Es "brauchte zwanzig Jahre der Kämpfe, eine siegreiche Verfassungsreform und fünf Jahre Anstrengungen, die Ruinen zu beseitigen und neue Fundamente zu legen." Es ging also, so offenbart der Redner, von Beginn an nicht um Reperatur von Fehlentwicklungen in der jungen ungarischen Demokratie, sondern um ein gänzlich anderes System.

Orbán bestätigte in einer Rückschau auf die Jahre ab 1990, dass die Enttäuschung der Menschen, sich 20 Jahre nach der Wende als Verlierer zu fühlen, das Versagen der politischen Eliten, die Ungerechtigkeiten eines wild wuchernden Kapitalismus etc., den Weg für die neue Ideologie von Ungarns neuer Stärke und Unabhängigkeit frei gemacht haben. 2006 sei mit Gyurcsánys Lügenrede die Wende eingeleitet worden, die Finanzkrise 2008 habe dann ihr Übriges getan, (um ihn endlich und nun bitte endgültig an die Macht zurück zu bringen).

Orbán behauptet, dass die "Ungarn 2010, wenn auch mit einer Verzögerung von zwanzig Jahren, entschieden haben, eine Revolution durchzuführen". Eine Revolution, die ihm die Macht gab "all das zu tun, was die Heimat forderte." Er habe dann bewiesen, dass man "in nationaler Einheit" Dinge erreichen kann, die "vorher unmöglich erschienen". Er nannte: die "Befreiung der Familien, die Aktivierung der Wirtschaft", die "Besteuerung der Multis", die Abschaffung der "Schuldensklaverei für Kommunen und Forex-Kreditnehmer", "den IWF nach Hause schicken..." etc. etc.

Orbán kündigte, nein drohte an, dass diese "Konsolidierung zu einem bürgerlichen Ungarn - wenn auch in anderer Weise - eine Aufgabe von keiner geringeren Größe als der Wandel vom Kommunismus und das Geleiten durch die Verfassungsrevolution 2010 sein wird." Dieser Satz muss für Demokraten - angesichts der vergangenen fünf Jahre - wie eine direkte Drohung klingen, wie eine finale Fanfare zur letzten Schlacht.

Für Orbáns Parlamentspräsident, László Kövér, war die "postkommunistische Transformation" der "einzige Wendepunkt im 20. Jahrhundert", der Ungarn "keine Verluste oder Ketten", sondern "wenigstens die teilweise Wiederherstellung der Freiheit und Unabhängigkeit" einbrachte.
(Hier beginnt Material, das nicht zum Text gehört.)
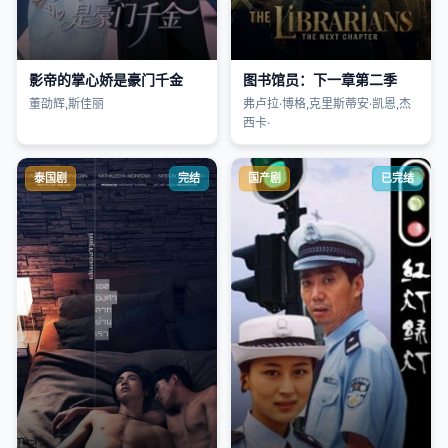
影帝的掌心娇是豪门千金
图书馆员：下一章第二季
董劭辉,斯佳丽
弗卢拉·博格,克里斯蒂安·凯恩,杰
西卡·
泰国剧
完结
国产剧
已完结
Der 2. Mai 1990 markiere daher den Übergang "von der Dikatur zur Demokratie, vom Kommunismus zum Rechtsstaat und von der Volksrepublik zur Republik."

 

Kövér führte jedoch weiter aus, dass die Erwartungen der Menschen in die neue Epoche überzogen gewesen seien, vor allem was das Wohlstandsgefälle zum Westen betrifft. In der Rede des Parlamentspräsidenten, der eigentlich ein erklärter Gegner des Parlamentarismus ist, schwang unterschwellig aber gut hörbar mit, dass die Enttäuschungen der vergangenen Dekaden (das Volk war überfordert sich selbst zu verwalten) das jetzige System mit dem Quasi-Führer-Prinzip rechtfertigten.

Orbán selbst sagte bereits mehrfach, dass Krisen und "bestimmte Situationen", auch "andere Gesellschaftsformen als die der Demokratie nötig machen" könnten. Kövér wiederum besteht darauf, dass es "nicht nur eine Art der Demokratie" gebe und so kann man das "bürgerliche Ungarn" getrost als Gegenentwurf zu einem "demokratischen Ungarn" erklären.
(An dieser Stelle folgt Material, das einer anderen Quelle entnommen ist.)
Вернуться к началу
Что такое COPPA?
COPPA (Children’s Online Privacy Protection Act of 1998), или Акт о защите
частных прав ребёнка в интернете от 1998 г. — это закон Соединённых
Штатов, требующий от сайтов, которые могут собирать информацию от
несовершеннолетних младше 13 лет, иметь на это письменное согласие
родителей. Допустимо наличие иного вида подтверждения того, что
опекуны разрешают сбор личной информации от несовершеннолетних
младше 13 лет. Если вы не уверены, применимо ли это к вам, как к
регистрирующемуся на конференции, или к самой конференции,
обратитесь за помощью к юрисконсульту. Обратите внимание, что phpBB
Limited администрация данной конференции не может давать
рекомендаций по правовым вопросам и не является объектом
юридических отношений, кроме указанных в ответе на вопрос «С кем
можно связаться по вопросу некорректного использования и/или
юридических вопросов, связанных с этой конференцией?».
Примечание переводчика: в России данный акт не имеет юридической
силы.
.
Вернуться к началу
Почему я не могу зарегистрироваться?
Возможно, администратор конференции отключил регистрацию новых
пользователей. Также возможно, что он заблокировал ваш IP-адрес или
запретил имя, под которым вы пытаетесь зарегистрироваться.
Orbáns letzter Satz, ein ungewolltes Psychogramm: "Wir schützen Familien, geben Arbeit statt Beihilfen und stehen für ungarische Interessen in Brüssel ein - und so haben wir unsere nationale Souveränität wiedergewonnen. Wir fochten einen guten Kampf und wir genießen den Sieg - das war Männerarbeit! Wir danken den Frauen für ihre Unterstützung dabei."

red.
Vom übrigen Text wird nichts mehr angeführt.